Currently I find myself wanting to write. I've outgrown (mostly) my delusions of grandeur and my fascination with the darkness. I still use way too many flowery, descriptive, crowding, inappropriate, superfluous adjectives. But in spite of all that, here I am looking at the dark, stormy computer screen, wondering gloomily what to write.


Roo said...

Perhaps you should try some level of obstruction, or an unhelpful object to write about, such as a cardboard box? :)

How about coercing your audience into helping? Alternating paragraphs might be fun ...

Rachael said...

Andrew: Lol! Unhelpful indeed! The cardboard box didn't work. That story is the worst thing I've ever written.

And I'm sorry I never picked up on your idea of group-writing. I'm not sure story-writing is really my thing. But if you start me off with a good paragraph, I'll give it a shot! :)

Anonymous said...

You were assigned Crime and Punishment in high school? I'm impressed!

Rachael said...

Anonymous: It was an optional course and to be honest, Crime and Punishment left most of the class decidedly lost. But Bravo to the teacher for her effort! The class was significant for me.

laura said...

I never read C&P. I thought about it, but then saw these 28 letter names and at first I was like "okay, I'll make nick-names for them!" but I found out fast that didn't work. As much as I enjoy reading, I don't do enough of it. Honestly, most of the books of read as of late have been comics. I know it sounds a bit immature, but I love them. I love how they draw me into the author/artists world. It feels real to me, more so then than just the average fictional book.;)

Michael Ciani said...

Smarter? yes.
Better able to string together intellectually provocative thoughts? yes.
But better teeth than your older brother? Rubbish! I challenge you to a smileoff the next time I see you.

Rachael said...

lol. Actually, I just used the "better teeth" thing because it sounded good and because it should be the case, with all those kool-aid popsicles you ate. It is true that I have yet to get a cavity, but I grind my teeth, drink far more coffee than you and smoke far more cigarettes. So okay, you win. No contest.

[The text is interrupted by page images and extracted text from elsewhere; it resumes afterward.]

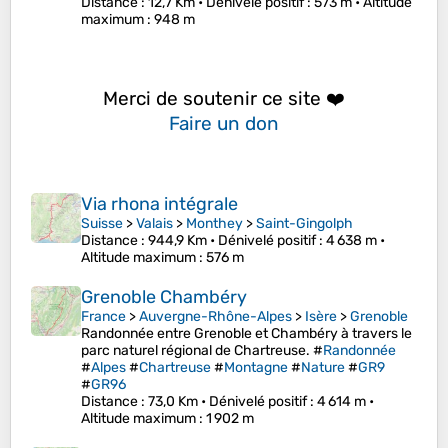
Distance
: 12,7 Km •
Dénivelé positif
: 573 m •
Altitude
maximum
: 948 m
Merci de soutenir ce site ❤️
Faire un don
Via rhona intégrale
Suisse
>
Valais
>
Monthey
>
Saint-Gingolph
Distance
: 944,9 Km •
Dénivelé positif
: 4 638 m •
Altitude maximum
: 576 m
Grenoble Chambéry
France
>
Auvergne-Rhône-Alpes
>
Isère
>
Grenoble
Randonnée entre Grenoble et Chambéry à travers le
parc naturel régional de Chartreuse. #
Randonnée
#
Alpes
#
Chartreuse
#
Montagne
#
Nature
#
GR9
#
GR96
Distance
: 73,0 Km •
Dénivelé positif
: 4 614 m •
Altitude maximum
: 1 902 m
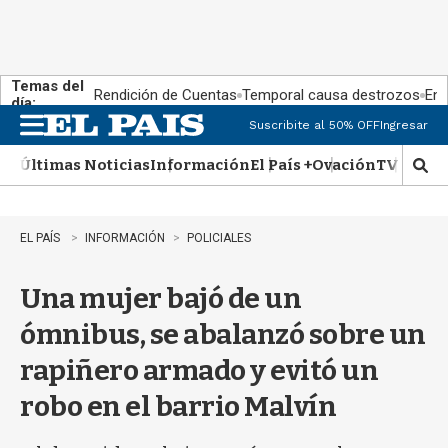
Temas del
Rendición de Cuentas
Temporal causa destrozos
En 
día:
Suscribite al 50% OFF
Ingresar
M
e
Últimas Noticias
Información
El País +
Ovación
TV Show
n
M
u
o
s
t
EL PAÍS
INFORMACIÓN
POLICIALES
r
a
Una mujer bajó de un
r
b
ómnibus, se abalanzó sobre un
�
s
rapiñero armado y evitó un
q
u
robo en el barrio Malvín
e
d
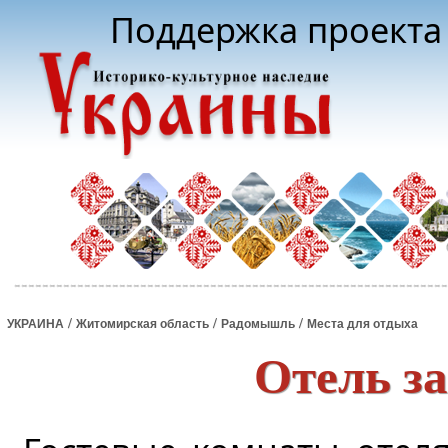
Поддержка проекта 
/
/
/
УКРАИНА
Житомирская область
Радомышль
Места для отдыха
Отель з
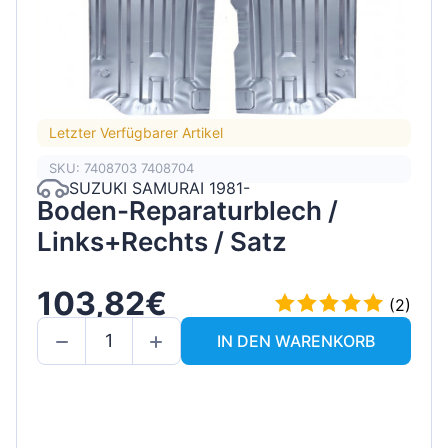
Letzter Verfügbarer Artikel
SKU: 7408703 7408704
SUZUKI SAMURAI 1981-
Boden-Reparaturblech /
Links+Rechts / Satz
103,82€
(2)
IN DEN WARENKORB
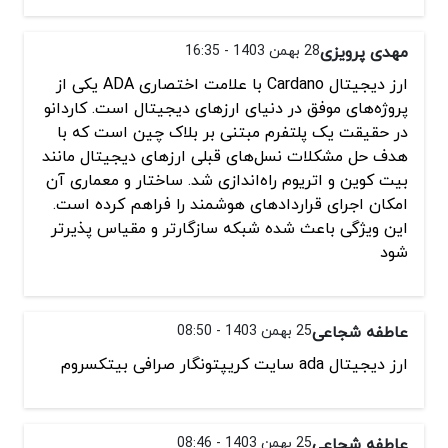
مهدی پرویزی
28 بهمن 1403 - 16:35
ارز دیجیتال Cardano با علامت اختصاری ADA یکی از
پروژه‌های موفق در دنیای ارزهای دیجیتال است. کاردانو
در حقیقت یک پلتفرم مبتنی بر بلاک چین است که با
هدف حل مشکلات نسل‌های قبلی ارزهای دیجیتال مانند
بیت کوین و اتریوم راه‌اندازی شد. ساختار و معماری آن
امکان اجرای قراردادهای هوشمند را فراهم کرده است.
این ویژگی باعث شده شبکه سازگارتر و مقیاس پذیرتر
شود
عاطفه شجاعی
25 بهمن 1403 - 08:50
ارز دیجیتال ada سایت کریپتونگار صرافی بیتکسروم
عاطفه شجاعی
25 بهمن 1403 - 08:46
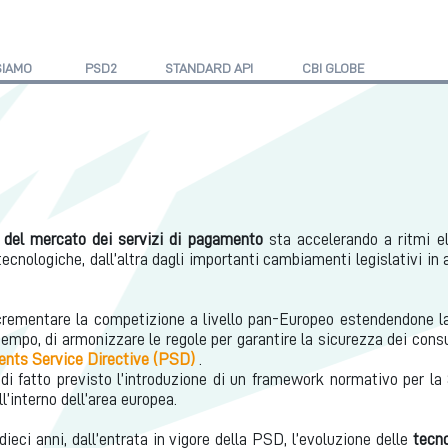
SIAMO
PSD2
STANDARD API
CBI GLOBE
e del mercato dei servizi di pagamento
sta accelerando a ritmi el
tecnologiche, dall’altra dagli importanti cambiamenti legislativi in 
ncrementare la competizione a livello pan-Europeo estendendone la
tempo, di armonizzare le regole per garantire la sicurezza dei cons
nts Service Directive (PSD)
.
di fatto previsto l’introduzione di un framework normativo per l
l’interno dell’area europea.
dieci anni, dall’entrata in vigore della PSD, l’evoluzione delle
tecnol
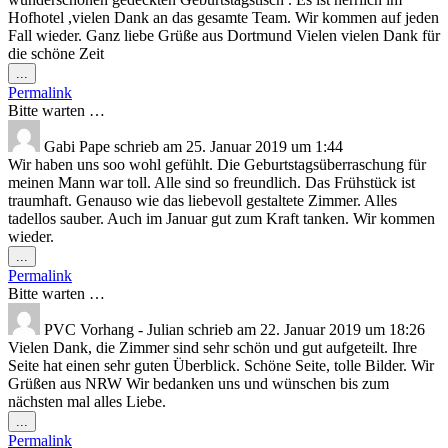
Hofhotel ,vielen Dank an das gesamte Team. Wir kommen auf jeden
Fall wieder. Ganz liebe Grüße aus Dortmund Vielen vielen Dank für
die schöne Zeit
Diese
...
Metabox
Permalink
ein-/ausblenden.
Bitte warten …
Gabi Pape
schrieb am
25. Januar 2019
um
1:44
Wir haben uns soo wohl gefühlt. Die Geburtstagsüberraschung für
meinen Mann war toll. Alle sind so freundlich. Das Frühstück ist
traumhaft. Genauso wie das liebevoll gestaltete Zimmer. Alles
tadellos sauber. Auch im Januar gut zum Kraft tanken. Wir kommen
wieder.
Diese
...
Metabox
Permalink
ein-/ausblenden.
Bitte warten …
PVC Vorhang - Julian
schrieb am
22. Januar 2019
um
18:26
Vielen Dank, die Zimmer sind sehr schön und gut aufgeteilt. Ihre
Seite hat einen sehr guten Überblick. Schöne Seite, tolle Bilder. Wir
Grüßen aus NRW Wir bedanken uns und wünschen bis zum
nächsten mal alles Liebe.
Diese
...
Metabox
Permalink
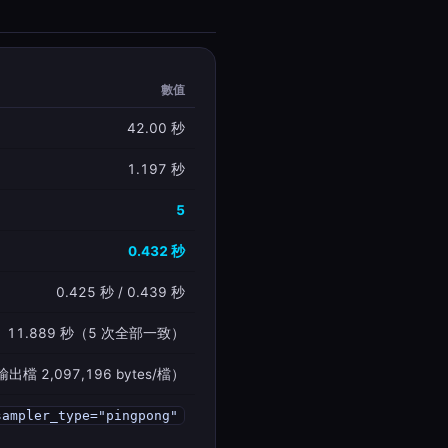
數值
42.00 秒
1.197 秒
5
0.432 秒
0.425 秒 / 0.439 秒
11.889 秒（5 次全部一致）
實測輸出檔 2,097,196 bytes/檔）
sampler_type="pingpong"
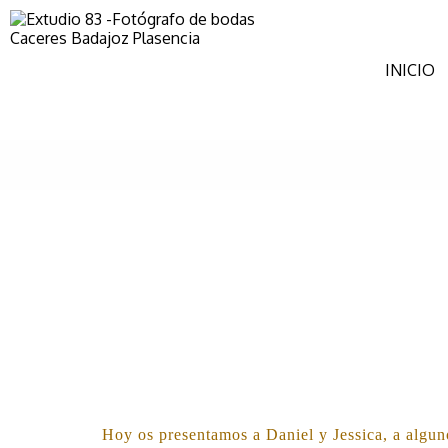
INICIO
Hoy os presentamos a Daniel y Jessica, a algun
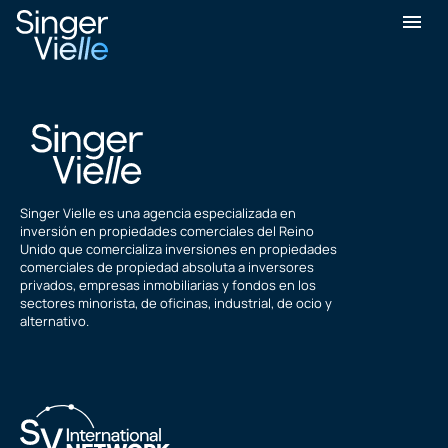
Gulbir Dhillon
Singer Vielle es una agencia especializada en
inversión en propiedades comerciales del Reino
Unido que comercializa inversiones en propiedades
comerciales de propiedad absoluta a inversores
privados, empresas inmobiliarias y fondos en los
sectores minorista, de oficinas, industrial, de ocio y
alternativo.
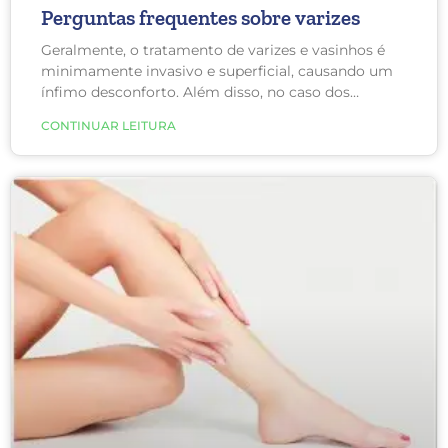
Perguntas frequentes sobre varizes
Geralmente, o tratamento de varizes e vasinhos é
minimamente invasivo e superficial, causando um
ínfimo desconforto. Além disso, no caso dos
vasinhos não é necessário repouso.
CONTINUAR LEITURA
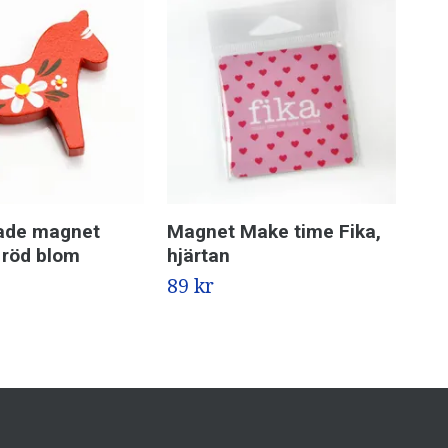
ade magnet
Magnet Make time Fika,
Ma
 röd blom
hjärtan
69 
89 kr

It's all that peroxide you gargle with.

Rachael said...

Oh, and you're really too kind as regards the first two things. This past month I've felt unable to "string together" thoughts of any kind.

And as a writer, you are far more proficient and focused. I meander here and there the way I do with everything in life. Now if I could acquire some of that wonderful self-discipline of yours, perhaps I could go somewhere...

Michael Ciani said...

Now it is me that is laughing aloud. Me, proficient, focused or self-disciplined? I don't think so.
So far today I have brushed my teeth, gone to Mass, then walked through the Park all the way to the beach. I took the train home, then watched not 3, but FOUR hours of TiVo. (By the way, between the poetry slam in the Castro last night, and The L Word on TiVo today, I've decided once again that I must not be gay.) Oh, and I ate some ice cream. And I felt a lot of anxiety about the book that I have to write, the first 1/3 of which is due in about 9 weeks and which hasn't been started yet. And I also felt a good bit of pining for the people I love that are all at least 2,000 miles away from me now.
That's it for today. No writing, no job hunting, no weight lifting, no nothing. So don't hold me on too high of a pedestal.